In the Wall Street Journal, Samuel Abrams writes that, after nearly two decades of teaching American politics at Sarah Lawrence, his students are arriving on campus skeptical of free markets and openly drawn to democratic socialism. They have never been taught how a modern economy works. By his account, fewer than one in four college students ever take an economics course, and barely 3% of colleges require one. By the time most students encounter formal economic reasoning, their political and moral frameworks are already set.
Abrams is right, and the stakes are as high as he says. Downstream of economic ignorance lies economic catastrophe. When voters cannot distinguish a price from a moral claim, an incentive from an injustice, or a correlation from causation, the policies they support will be disconnected from the causes those policies are meant to address. You can argue about economic policy with real disagreements, but you have to grasp the basics first. Otherwise, the argument is theater.
Abrams frames the problem primarily as a curricular failure. Schools have stopped teaching economics, and the vacuum is filled by emotionally compelling slogans on social media. That is true, and that is why FEE’s invisible college of residential experiences matters. What his diagnosis leaves out is that the slogans wouldn’t be so compelling if they didn’t land on a mind already pre-wired to accept them.
This is what cognitive scientists now call “folk economics.” In a 2018 paper in Behavioral and Brain Sciences, Pascal Boyer and Michael Bang Petersen argued that ordinary people hold a predictable set of intuitive beliefs about the economy, beliefs that systematically conflict with what economists know. They are the outputs of cognitive systems that evolved for small-scale, face-to-face exchange and that misfire when applied to anonymous, large-scale market economies.
The folk-economic catalogue will be recognizable to anyone who has spent an evening arguing about policy. There is the zero-sum assumption that if someone gains, someone else must have lost. There is the lump of labor, the intuition that there is a fixed amount of work to go around, so immigrants take our jobs and, increasingly, so does artificial intelligence. There is the just-price intuition, the sense that prices ought to track moral desert or input cost rather than market scarcity. There is profit suspicion, the feeling that the merchant who buys low and sells high is parasitic rather than productive. There is distributional framing, the sense that the interesting question is who gets the pie rather than what makes the pie grow. And there is coalitional reasoning, the instinct to treat foreigners, big firms, and investors as an out-group whose gains are our losses.

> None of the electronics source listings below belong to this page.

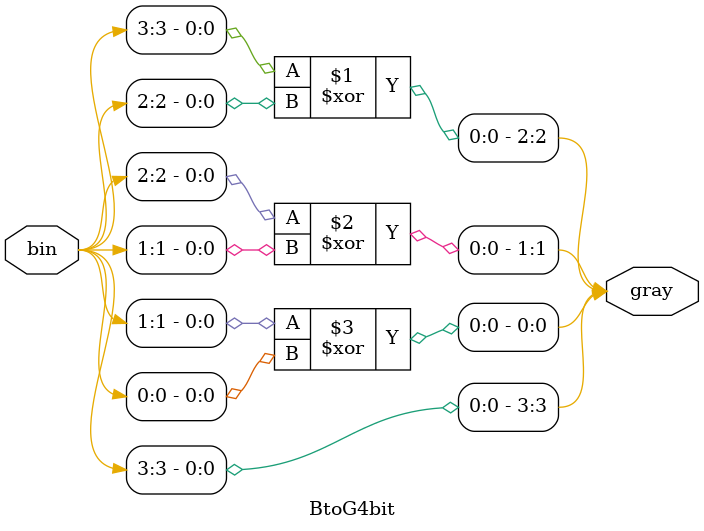
<source format=v>
module BtoG4bit(bin,gray);
	output[3:0] gray;
	input[3:0] bin;
	assign gray[3]=bin[3];
	assign gray[2]=bin[3]^bin[2];
	assign gray[1]=bin[2]^bin[1];
	assign gray[0]=bin[1]^bin[0];
endmodule

</source>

Each of these intuitions made sense in a Pleistocene band of fifty hunter-gatherers. None of them describes how a modern economy of eight billion people, trillions of transactions, and centuries of accumulated capital actually works. But they feel right because they are how the human mind defaults when presented with a complex system it was never designed to model.
Even in an educational system entirely free of ideological bias, even in a republic of perfectly fair-minded teachers, folk economics would still be there, generating the same misunderstandings in every new generation. The problem is not only in our institutions. It is also in our intuitions.
That is the bad news. Now for the good. In a commentary on the same Boyer and Petersen paper, the cognitive scientist Alan Jern made an important point, summarized by the title of his paper: “People are intuitive economists under the right conditions.” The same evolved exchange psychology that produces broken macroeconomic intuitions, Jern argues, produces better ones in specific commercial settings. There is, as Adam Smith noted 250 years ago, a “rudimentary exchange psychology” natural to humans.
When people think about direct exchanges with incentives, prices, and effort, they’re often quite good. People who run a lemonade stand grasp quickly that if they raise the price too high, fewer customers will buy. People who shop, negotiate, save, and trade in their own daily lives reason about prices, quality, and incentives with real competence. Humans are good at the small-scale economics their psychology was built for. What trips them up is the leap from the stall to the system.
The work of economic education is too often to start with the intuitions students already use in daily life, and to extend those intuitions, carefully and explicitly, to the larger scales where folk economics breaks down.
The lemonade stand really is a small labor market. If you have to pay your cousin more than her help is worth to you, you hire her for fewer hours, or you don’t hire her at all. That is the same logic as the effect of artificially raised wages on entry-level employment. The student who already understands the lemonade case has already done a good deal of the cognitive work. What she needs is the bridge.
That task is translating evolved intuitions into accurate models of complex systems. Markets are great systems of cooperation, price discovery, and entrepreneurship. Teaching economics requires surfacing the intuitions and extending them to the large-scale domain they were not built to reach.
Most people will never learn that in a classroom. They will encounter it, if they do at all, in fragments, carried into the public square by people who know how to translate the logic of the system into the language of everyday life. In every generation, only a handful of people manage to do this well. They do not appear spontaneously. They are trained, refined, and given the tools to carry these ideas outward.
That is the second half of the task. Teaching economics in a form that can travel. For decades, that has been a central focus of FEE: building the bridge, and then developing the multipliers who can extend it.